Run PATHSAMPLE as before:
PATHSAMPLE > output.dijkstra
Hopefully your output.dijkstra file should end in a similar way to this:
Dijkstra> detailed balance, ratio should be one if SS applies: 0.5403657521E-01 Dijkstra> MFPT for fastest path: A<-B value= 0.3170455739E-04 B<-A value= 0.1723492293E-05 Dijkstra> rates without conditional probability: A<-B value= 31541.20676 B<-A value= 580217.2740 Dijkstra> rates with conditional probability: A<-B value= 31541.20676 B<-A value= 580217.2740 main> CPU time spent in Dijkstra = 0.15182E-01 s main> total CPU time spent in PATHSAMPLE = 0.30354E-01 s
The exact numbers you get may be different if your OPTIM run found a different connected path! And there you have it! The rate for 'folding' (initialmin -> dbase.1) is B<-A (B from A)
B<-A value= 580217.2740
which you can report as 6x10^5. The rate for the reverse, 'unfolding' is
A<-B value= 31541.20676
or 3x10^4.
You should be aware that the Dijkstra analysis only considers the 'fastest' pathway, the one which makes the largest contribution to the steady-state rate constant between A and B - although the rates we just looked at do include re-crossings along that pathway. If you wanted to include multiple pathways, and off pathway minima/traps, you should look at the NGT keyword.

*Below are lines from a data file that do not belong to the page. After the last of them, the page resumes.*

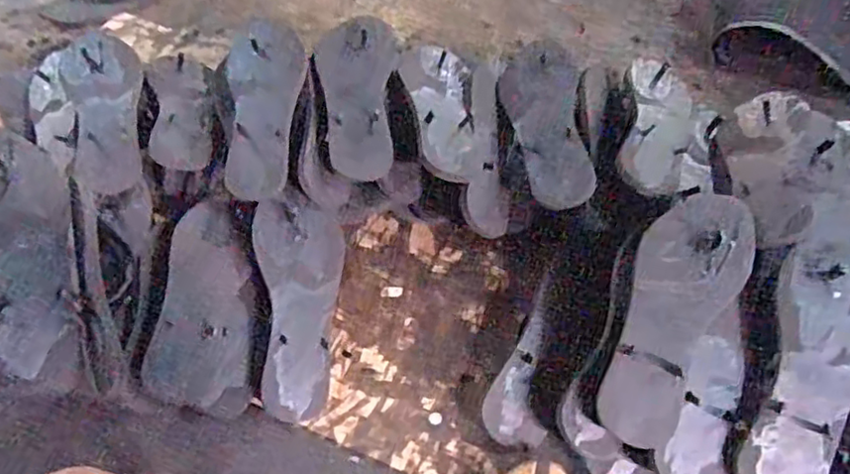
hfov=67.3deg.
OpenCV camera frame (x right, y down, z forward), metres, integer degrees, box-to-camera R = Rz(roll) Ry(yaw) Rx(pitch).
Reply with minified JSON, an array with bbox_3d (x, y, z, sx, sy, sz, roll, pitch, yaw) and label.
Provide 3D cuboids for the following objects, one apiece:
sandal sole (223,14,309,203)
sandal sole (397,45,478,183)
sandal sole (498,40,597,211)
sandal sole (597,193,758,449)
[{"bbox_3d":[-0.182,-0.147,0.719,0.088,0.015,0.228,-2,70,0],"label":"sandal sole"},{"bbox_3d":[0.014,-0.148,0.717,0.078,0.026,0.196,-1,55,0],"label":"sandal sole"},{"bbox_3d":[0.133,-0.135,0.711,0.082,0.031,0.235,-1,55,0],"label":"sandal sole"},{"bbox_3d":[0.221,0.065,0.567,0.088,0.019,0.237,23,77,16],"label":"sandal sole"}]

Also - a word of warning. Just because we found a connected pathway, does not mean that this is the fastest pathway that exists between A and B. It is very likely that alternative pathways exist with lower barriers and/or fewer steps. Finding these pathways is a whole different topic, and will be covered by a different tutorial!
For now, congratulations! You have successfully run GMIN to identify the global minimum for a small peptide, used OPTIM to identify a discrete path between a high-energy extended/unfolded structure and the global minimum, and then used PATHSAMPLE to determine the rate for that folding process :)
If you are having problems, you can download a compressed archive of all the files in the PATHSAMPLE directory here, and compare what you have with them!